Smart pet feeders with HD cameras allow two-way audio and video communication – enabling owners to set a timer for mealtimes, call their pets to eat, dispense the food, as well as interact through the video – all without being there. Remote controlled balls allow us to play with our pets while we’re away.
Meanwhile, the world’s first game console for dogs is already here. One plastic dome design with flashing lights allows your dog to complete challenges for rewards such as dry dog food, or just for fun, to help stimulate and entertain them during the day.
But what can pets and their owners expect in the future?
It is clear that many major companies and investors are now taking an avid interest in the industry. In March, Mars launched a pet tech innovation venture arm, while Nestle-Purina runs a yearly pet care innovation contest. This is just the tip of the iceberg. Millennial pet owners are helping to drive this surge. In the US, one in three pet owners are tech-savvy millennials – accustomed to and looking for gadgets and products to help make their lives easier.
Research suggests they are also a generation who are unlikely to use kennels when going away. Expect online and mobile-based platforms for pet sitters and dog walkers to grow and branch out. Meanwhile, a research group at one English university is creating media specifically designed for dogs, making The Dogfather Trilogy not as unfeasible as it sounds.
And scientists are using artificial intelligence to learn how to translate animals’ facial expressions and sounds into something we can understand. Internet retailing giant Amazon predicts advances in tech will allow humans to talk to their pets within the decade.
While I don’t believe we’ll ever be able to talk to our pets, I’m certain we will be able to understand them better. The near future of pet tech will revolve around the analysis of data – and actionable insights of that data.
Later this year, I will be launching a new product that will monitor a dog’s sleep quality, activity and play, to help owners understand the day-to-day wellbeing of their pet like never before. It will also observe and report on behavioural activity such as barking, scratching and shaking.
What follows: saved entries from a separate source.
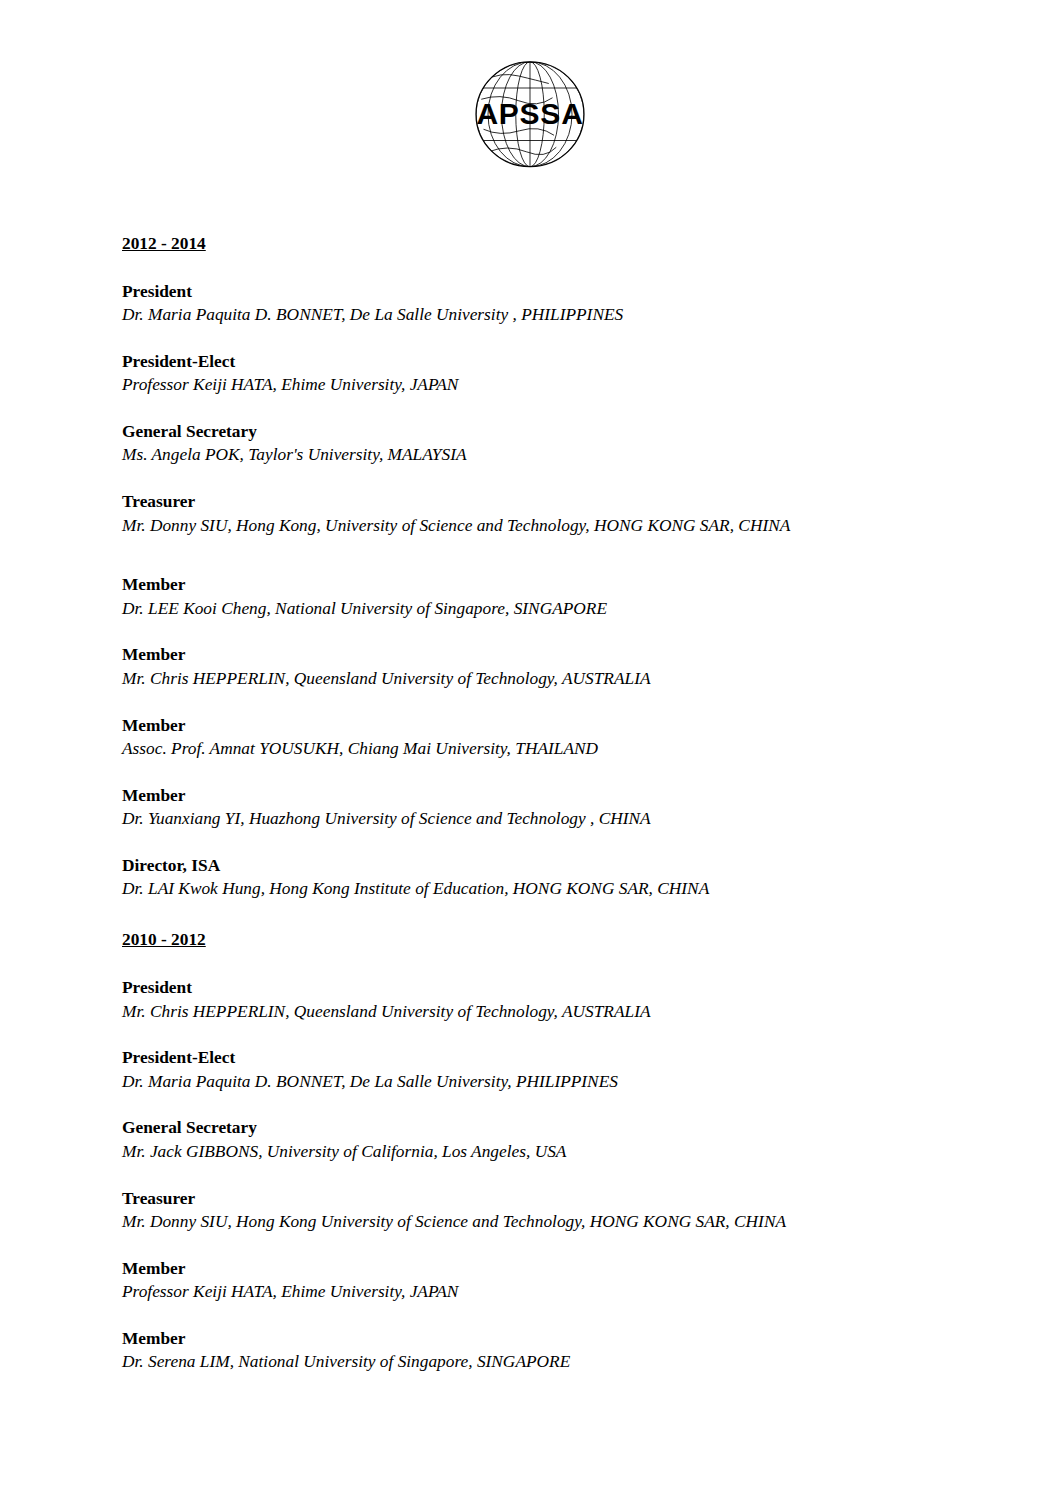APSSA
2012 - 2014
President
Dr. Maria Paquita D. BONNET, De La Salle University , PHILIPPINES
President-Elect
Professor Keiji HATA, Ehime University, JAPAN
General Secretary
Ms. Angela POK, Taylor's University, MALAYSIA
Treasurer
Mr. Donny SIU, Hong Kong, University of Science and Technology, HONG KONG SAR, CHINA
Member
Dr. LEE Kooi Cheng, National University of Singapore, SINGAPORE
Member
Mr. Chris HEPPERLIN, Queensland University of Technology, AUSTRALIA
Member
Assoc. Prof. Amnat YOUSUKH, Chiang Mai University, THAILAND
Member
Dr. Yuanxiang YI, Huazhong University of Science and Technology , CHINA
Director, ISA
Dr. LAI Kwok Hung, Hong Kong Institute of Education, HONG KONG SAR, CHINA
2010 - 2012
President
Mr. Chris HEPPERLIN, Queensland University of Technology, AUSTRALIA
President-Elect
Dr. Maria Paquita D. BONNET, De La Salle University, PHILIPPINES
General Secretary
Mr. Jack GIBBONS, University of California, Los Angeles, USA
Treasurer
Mr. Donny SIU, Hong Kong University of Science and Technology, HONG KONG SAR, CHINA
Member
Professor Keiji HATA, Ehime University, JAPAN
Member
Dr. Serena LIM, National University of Singapore, SINGAPORE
Over time, this data will determine what is a “normal” activity range or behaviour for their pet. Any deviations, such as a fall-off in movement or unusual barking patterns, would suggest something isn’t right.
So, while we won’t be able to understand what our pets are saying, we will be able to work how they’re feeling and why. It could be a case of one bark for ‘yes’ and two for ‘it’s time for the vets’. Lassie would be impressed!
Maybe one day, vets will even have direct access to this data to help with the early diagnosis of illness - and strengthen the bond between pet and owner further still.
The possibilities are endless, but the pet tech journey is only just beginning.